Austrian Holocaust survivor (1930–2018)

Rudolf Gelbard (4 December 1930 – 24 October 2018) was an Austrian Holocaust survivor and political campaigner against antisemitism and neo-Nazism. He lectured in schools and universities about his experiences during the Holocaust, and also appeared in a 2007 documentary film about his experiences.

==Personal life==
Rudolf Gelbard was born in Vienna, Austria, and lived in the Leopoldstadt district. His parents were Jewish. After the Anschluss, in which Germany took control of Austria, Gelbard was excluded from his school because of his Jewish ancestry. Gelbard witnessed first-hand the Nazi persecution of the Jews during Kristallnacht. In 1942, Gelbard and his parents were transported to the Theresienstadt concentration camp. 19 members of Gelbard's family died at Theresienstadt, but Gelbard survived because he was in the children's section of the camp.

Gelbard was married twice. His daughter from his first marriage died in 1972, at the age of 17. His second marriage began in 1990, and lasted until his death.

==Career==
After his liberation from Theresienstadt concentration camp, Gelbard fought to oppose antisemitism and neo-Nazi activities. In 1946, he protested against antisemitic riots at the University of Vienna, and in 1955, he protested to prevent a proposed anti-Semitic lecture by Fritz Stüber. In 1965, Gelbard was a witness to the death of Ernst Kirchweger. He was a member of the Federation of Social Democratic Freedom Fighters, during which time he campaigned for education in schools about Nazi war crimes. He lectured in schools and universities about his personal experience of the Holocaust. In 2017, SOS Mitmensch posted a video of Gelbard on Facebook. In the video, he was speaking out against the Freedom Party of Austria, due to its association with right-wing groups, and saying that such a party does not belong in the Austrian Government. The video received over 100,000 views.

From 1954 to 1963, Gelbard worked for the Ministry of Social Affairs. He later worked as a merchant, before becoming editor of the Kurier in 1975. He worked for the Kurier from 1975 until 1990. Gelbard was also a cultural officer for the Jewish Israelites in Austria.

In 2007, Gelbard starred in a documentary film about his life.

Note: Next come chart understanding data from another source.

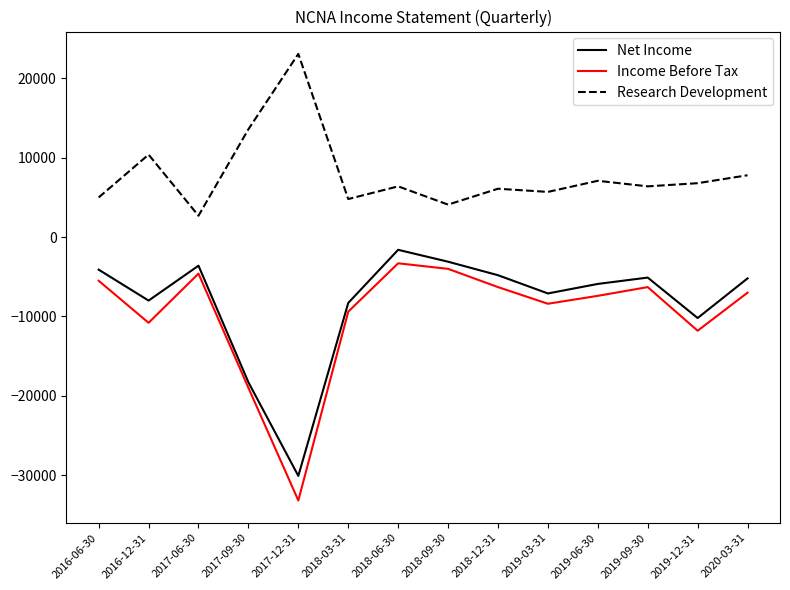

What position from the right is 2016-12-31?

13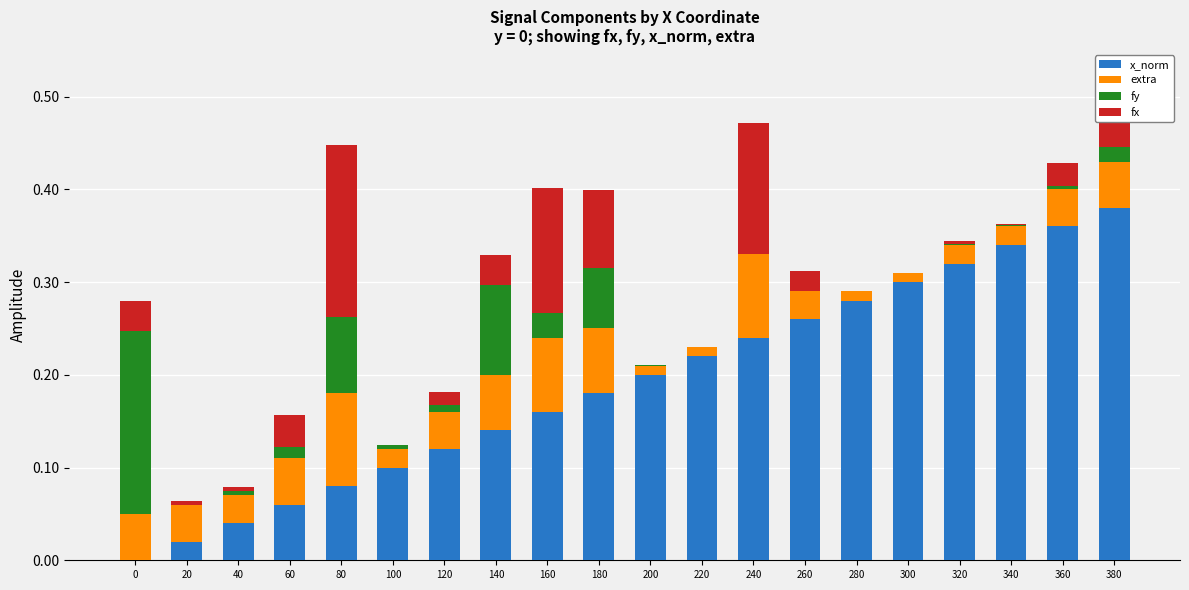

The x_norm series shows 0.1 at 100. True or false?

True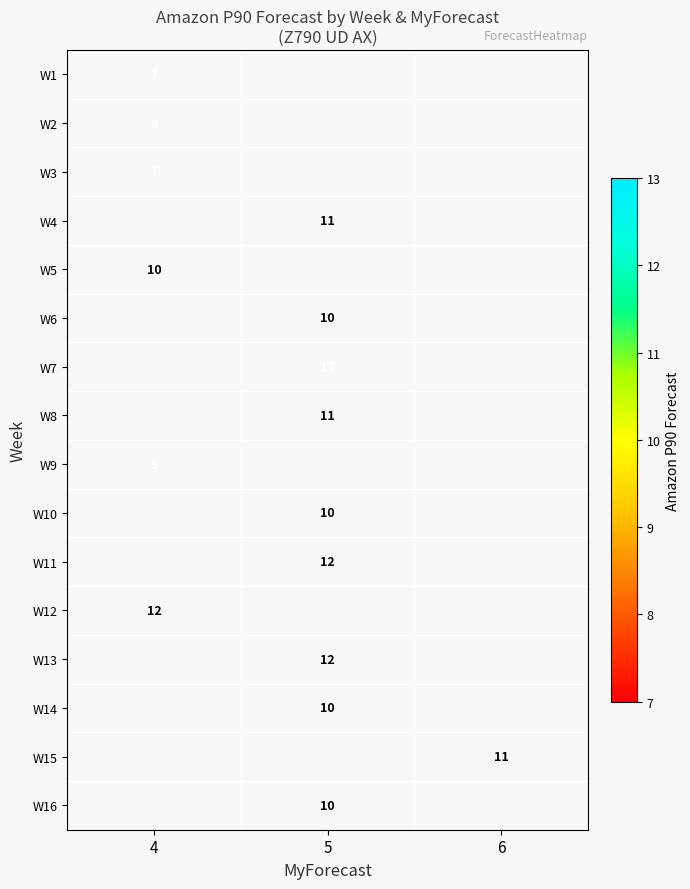

Which has a higher value, 4 or 5?

5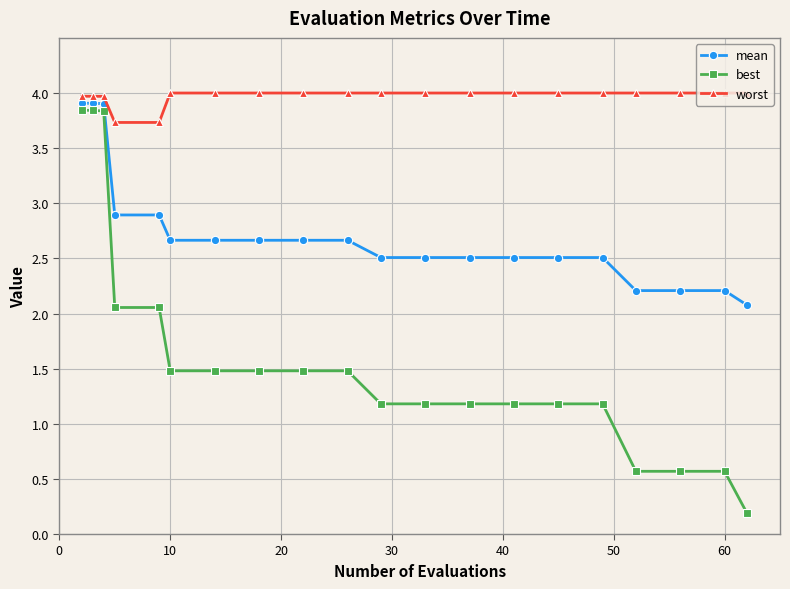

What are all the series names shown in the legend?

mean, best, worst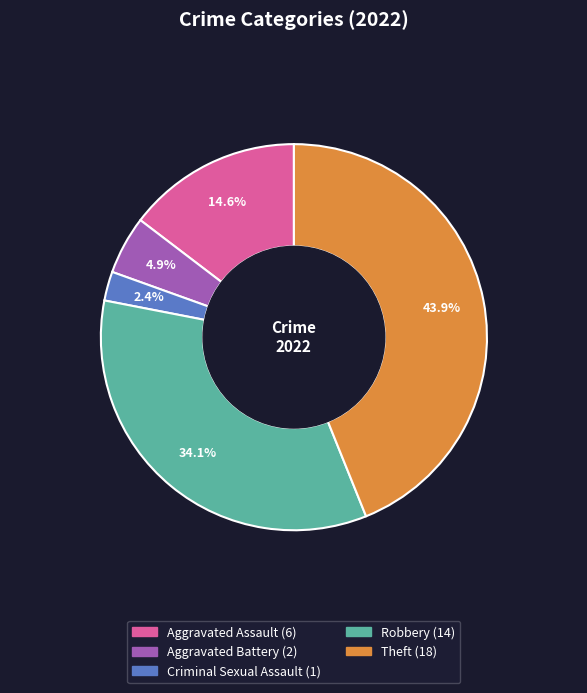

What is the largest slice in the pie chart?

Theft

The film was produced by Kurt Brazda, and titled Der Mann auf dem Balkon, Rudolf Gelbard, KZ-Überlebender – Zeitzeuge – Homo Politicus (The Man on the Balcony' Rudolf Gelbard, Concentration camp survivor – eyewitness – Homo Politicus). The film focused on his childhood experiences of antisemitic persecution and his transportation to Theresienstadt. During the filming of the documentary, Gelbard visited Theresienstadt for the first time since his liberation in 1945. In 2008, Walter Kohl wrote a biography, Die dunklen Seiten des Planeten: Rudi Gelbard, der Kämpfer (The dark sides of the planet: Rudi Gelbard, the fighter), about Gelbard's life. In his later years, Gelbard starred in the documentary play The Last Witnesses at the Burgtheater in Vienna, in Frankfurt, Berlin and Dresden.

===Awards===
- 2005: Decoration for Services to Vienna.
- 2011: Decoration of Honour for Services to the Republic of Austria.
- 2016: Viktor Adler badge.

==Death==
Gelbard died on 24 October 2018 in Vienna after a long illness. He was 87. Speaking about Gelbard's death, Austrian President Alexander Van der Bellen said that "Austria has lost an important witness of the Shoah, a vigilant warning voice against anti-Semitism and a committed fighter for democracy." Gelbard was buried in the Vienna Central Cemetery in a tomb of honour provided by the City Council.